Great stuff. Had fun reading a few of them. This is a fun project. The scarams is strong, pretty much align with me signing up with a few of these services at the beginning "wtf" moment.
One quick note: I noticed you are blurring sensitive info (for example in Hulu's case) and I recommend you don't do that. Just capture the screenshot before you enter the info. There are techniques to recover blurred text and your blurred text are not fully covered up so you may end up leaking the info.
I think this http://i.imgur.com/bgAJfwI.png is not something us iOS developers have any control over. It is a message that automatically will pop up upon starting the app, as opposed to the location message when we are asking for the location. (This one is saying the app might use it in the background).
I don't think this is the case. On iOS 8.0+ there's a method on `CLLocationManager` called `requestAlwaysPermission` that causes this popup to appear. I'm not positive about older iOS versions, but I thought they asked for permission when you started using `CLLocationManager`.
I think the best practice there is to "prime" the user before they see the iOS permission prompts. Something like "your phone will now ask for permission to access your location. We need this to do x,y,z.."
Sure, but my point is that for this very specific one (app may use location in the background) we are unable to do the priming as this one will be displayed by the app automatically (as opposed to most/all other such popups).

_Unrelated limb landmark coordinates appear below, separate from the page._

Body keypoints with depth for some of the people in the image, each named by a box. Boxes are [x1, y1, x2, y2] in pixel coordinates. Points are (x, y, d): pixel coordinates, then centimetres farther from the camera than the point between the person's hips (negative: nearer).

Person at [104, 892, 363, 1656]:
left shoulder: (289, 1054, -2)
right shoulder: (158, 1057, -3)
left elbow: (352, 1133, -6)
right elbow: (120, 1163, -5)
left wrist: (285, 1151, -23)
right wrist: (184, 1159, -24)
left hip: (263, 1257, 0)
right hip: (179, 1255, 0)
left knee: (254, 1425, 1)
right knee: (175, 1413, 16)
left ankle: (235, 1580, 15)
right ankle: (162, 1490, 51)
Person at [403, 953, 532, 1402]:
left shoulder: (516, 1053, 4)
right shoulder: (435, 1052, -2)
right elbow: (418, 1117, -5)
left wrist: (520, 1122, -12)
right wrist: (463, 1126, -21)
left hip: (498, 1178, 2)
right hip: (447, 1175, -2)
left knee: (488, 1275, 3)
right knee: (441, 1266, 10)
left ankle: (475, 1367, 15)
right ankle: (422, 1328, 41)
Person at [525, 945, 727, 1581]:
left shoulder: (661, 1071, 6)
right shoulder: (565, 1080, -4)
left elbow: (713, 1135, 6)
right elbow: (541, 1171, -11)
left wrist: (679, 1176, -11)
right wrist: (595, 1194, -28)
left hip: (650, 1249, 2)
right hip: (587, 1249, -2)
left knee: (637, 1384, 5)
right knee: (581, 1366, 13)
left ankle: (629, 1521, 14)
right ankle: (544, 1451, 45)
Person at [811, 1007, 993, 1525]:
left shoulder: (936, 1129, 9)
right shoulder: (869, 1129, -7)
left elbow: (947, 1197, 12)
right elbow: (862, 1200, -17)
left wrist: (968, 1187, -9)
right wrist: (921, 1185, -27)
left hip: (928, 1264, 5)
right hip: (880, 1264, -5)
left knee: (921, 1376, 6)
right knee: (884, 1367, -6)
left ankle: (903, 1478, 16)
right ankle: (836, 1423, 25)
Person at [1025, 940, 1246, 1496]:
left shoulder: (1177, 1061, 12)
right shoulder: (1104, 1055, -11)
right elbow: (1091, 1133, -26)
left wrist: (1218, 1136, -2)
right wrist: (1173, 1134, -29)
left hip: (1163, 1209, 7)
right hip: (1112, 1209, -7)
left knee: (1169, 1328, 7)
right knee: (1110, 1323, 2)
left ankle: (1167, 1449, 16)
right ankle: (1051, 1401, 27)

Netflix is an example of a trend that I hate, where it is hard to find the sign in button. One other offender that comes to mind is Crashplan, I actually had to google "Crashplan login" to find the page. Lastpass does this too where you actually have to cancel toward the end of the installation to proceed because the installer assumes you are a new user.

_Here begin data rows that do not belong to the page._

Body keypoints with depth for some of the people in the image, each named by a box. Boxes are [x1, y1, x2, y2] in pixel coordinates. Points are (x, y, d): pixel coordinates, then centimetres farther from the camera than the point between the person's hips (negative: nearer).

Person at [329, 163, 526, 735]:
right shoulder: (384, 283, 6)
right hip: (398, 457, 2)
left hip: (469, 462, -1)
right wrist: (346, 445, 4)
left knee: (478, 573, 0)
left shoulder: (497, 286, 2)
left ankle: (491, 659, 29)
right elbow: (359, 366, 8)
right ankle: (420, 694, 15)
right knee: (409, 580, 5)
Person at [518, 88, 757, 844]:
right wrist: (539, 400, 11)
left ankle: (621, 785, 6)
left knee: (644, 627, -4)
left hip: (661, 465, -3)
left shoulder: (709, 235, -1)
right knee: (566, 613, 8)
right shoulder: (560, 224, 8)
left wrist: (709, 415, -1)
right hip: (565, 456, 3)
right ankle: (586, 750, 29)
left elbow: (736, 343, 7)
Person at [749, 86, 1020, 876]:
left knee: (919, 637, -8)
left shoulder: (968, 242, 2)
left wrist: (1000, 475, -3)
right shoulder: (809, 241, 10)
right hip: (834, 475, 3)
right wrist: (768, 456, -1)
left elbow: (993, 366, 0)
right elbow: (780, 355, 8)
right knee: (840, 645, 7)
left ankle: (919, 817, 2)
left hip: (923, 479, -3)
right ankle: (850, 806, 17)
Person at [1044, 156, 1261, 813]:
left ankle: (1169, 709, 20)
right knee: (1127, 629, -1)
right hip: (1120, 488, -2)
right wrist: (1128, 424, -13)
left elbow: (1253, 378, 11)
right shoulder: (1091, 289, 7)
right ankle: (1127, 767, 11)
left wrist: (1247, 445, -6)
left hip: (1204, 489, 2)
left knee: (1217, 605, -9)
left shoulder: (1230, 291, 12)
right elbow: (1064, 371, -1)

Maybe not directly related but when you go to download Chrome from chrome.com it forces you to watch an animation first, very unnecessary and frustrating.

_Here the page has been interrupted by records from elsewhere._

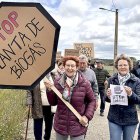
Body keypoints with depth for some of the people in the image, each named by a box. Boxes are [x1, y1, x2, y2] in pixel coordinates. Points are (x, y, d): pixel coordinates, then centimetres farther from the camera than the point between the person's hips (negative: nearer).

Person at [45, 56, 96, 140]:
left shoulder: (84, 83, -11)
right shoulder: (58, 82, -3)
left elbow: (92, 101, 0)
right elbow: (53, 103, 4)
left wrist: (87, 116, -10)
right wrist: (50, 90, -11)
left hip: (78, 125, -2)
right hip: (60, 125, 3)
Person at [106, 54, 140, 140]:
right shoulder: (111, 80, -2)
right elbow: (107, 99, 3)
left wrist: (131, 94, -27)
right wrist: (108, 96, -20)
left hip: (130, 119, 0)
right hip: (114, 118, 0)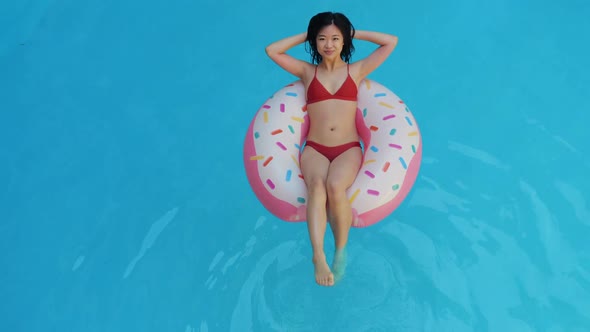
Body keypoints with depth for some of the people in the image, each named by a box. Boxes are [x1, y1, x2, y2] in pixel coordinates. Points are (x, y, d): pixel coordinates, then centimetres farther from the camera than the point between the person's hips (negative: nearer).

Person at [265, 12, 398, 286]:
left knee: (335, 186, -33)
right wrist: (306, 35, 14)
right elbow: (271, 50, 9)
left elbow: (391, 42, 10)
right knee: (317, 185, -33)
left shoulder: (356, 70, 12)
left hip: (348, 149, 0)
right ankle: (318, 256, -39)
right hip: (314, 149, 1)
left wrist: (353, 33, 15)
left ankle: (341, 249, -14)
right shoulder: (307, 72, 13)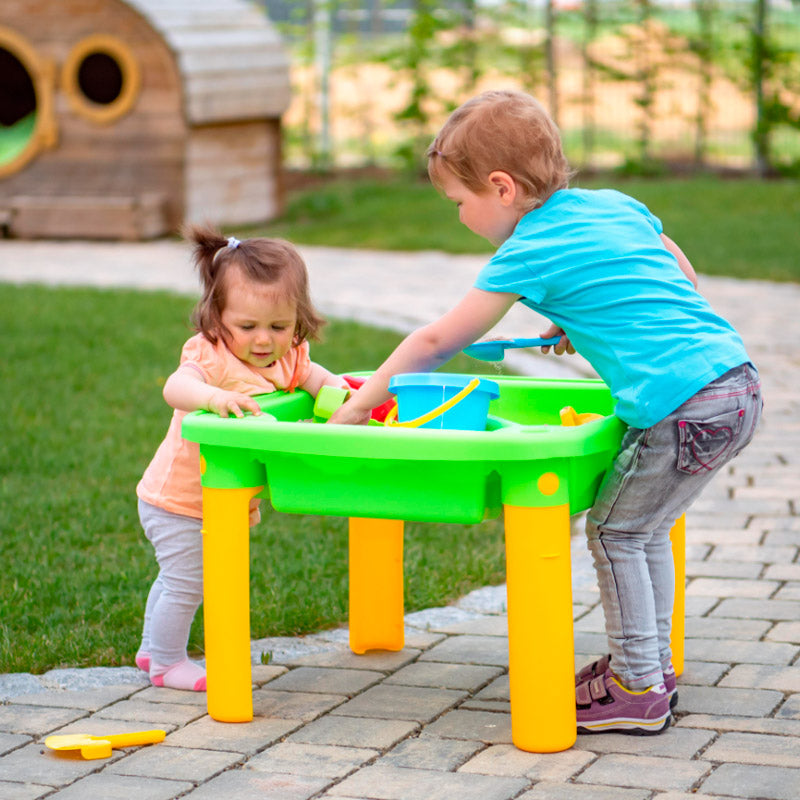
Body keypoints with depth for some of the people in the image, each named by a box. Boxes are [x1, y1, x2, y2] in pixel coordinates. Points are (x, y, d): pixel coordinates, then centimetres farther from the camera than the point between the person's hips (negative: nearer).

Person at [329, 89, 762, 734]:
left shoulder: (527, 254, -6)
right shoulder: (617, 204, 15)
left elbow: (436, 343, 1)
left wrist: (357, 405, 11)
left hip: (686, 408, -8)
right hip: (737, 380, 8)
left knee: (615, 532, 6)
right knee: (642, 530, 20)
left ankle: (638, 690, 11)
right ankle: (652, 665, 29)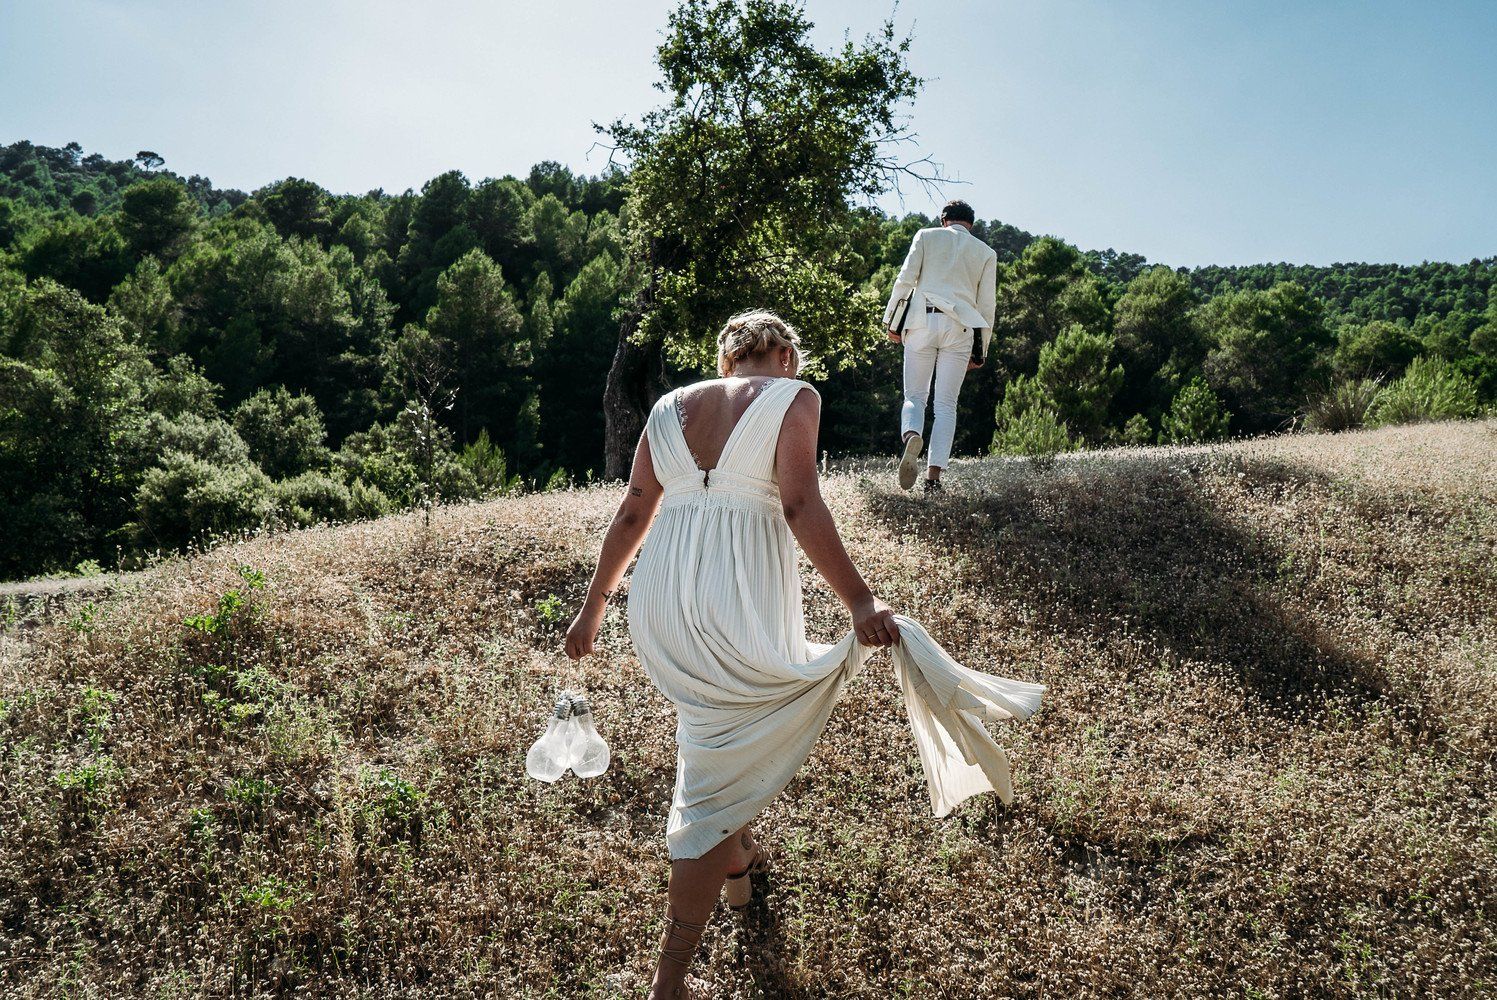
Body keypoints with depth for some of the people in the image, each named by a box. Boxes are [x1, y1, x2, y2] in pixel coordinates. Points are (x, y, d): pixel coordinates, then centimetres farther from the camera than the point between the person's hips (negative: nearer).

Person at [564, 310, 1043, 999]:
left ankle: (737, 864, 53)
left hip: (660, 603, 6)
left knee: (716, 728, 31)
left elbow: (632, 516, 14)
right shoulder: (792, 397, -1)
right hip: (742, 602, -6)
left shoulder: (670, 407, 13)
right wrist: (860, 601, -16)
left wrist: (594, 606, 22)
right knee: (716, 780, 5)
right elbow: (800, 508, -14)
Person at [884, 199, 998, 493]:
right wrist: (980, 351, 17)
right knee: (946, 404, 2)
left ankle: (912, 436, -29)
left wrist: (891, 321, 5)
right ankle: (934, 476, -7)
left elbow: (905, 278, 2)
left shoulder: (926, 236, 12)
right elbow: (986, 305, 13)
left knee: (915, 396, 5)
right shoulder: (986, 253, 16)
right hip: (960, 328, 1)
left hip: (921, 320, -1)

Onboarding should take existing users into consideration and let them easily log right in.
Love this site. It's amazing how many steps users have to go through to start using even simple apps. (It actually made me feel better about my app-- not that the on boarding is perfect, just nice to realize that I'm not alone.)
Sam-- any thoughts on how many screens someone should have to go through, or tips for reducing that number?
Or, if perhaps sometimes it's better to do something in multiple screens that many of us developer types would group onto one screen (Slack comes to mind here)?
Thanks for your contributions to making software easier to use.
Agh, I hate to give you a glib answer here, but I'd have to say "as many screens as it takes to reliably progress people forward."
I tend to think less in terms of screens and more in user momentum -- how quickly and substantially are they making progress in what they set out to do when they signed up?
I notice how most of those "onboardings" don't even suggest you read the EULA. That's scary. There are a lot of EULAs out there to which you really don't want to agree.
I had no idea what "onboarding" was until I clicked the link. I feel incredibly enlightened now. GUIs are so important, but it seems like properly designing a clean and straight-forward GUI is almost a cult movement rather than a mainstream movement.
I'm assuming the big name products here have carefully measured, A/B tested, etc. every screen and they are at their best (other than Apple Music, which is a whole other creature). That said, product teams should still periodically audit onboarding content, ideally with a set of fresh eyes. Does everything still make sense? Is there a logical flow from A to B?
It would have been interesting to be "a fly on the wall" and see how some of these evolved over time. I suspect some of the oddities initially started with a good set of screens, but then a new piece was later tacked on without a full audit or without the resources to change everything else.
Yes, totally agreed. I would love to see how these flows are performing from a conversion/retention standpoint, in particular the more... perplexing parts.
I thought Quora's onboarding was: (1) question mark share equals one; (2) close tab; (3) hover over the link and don't click. I didn't even know these screens existed.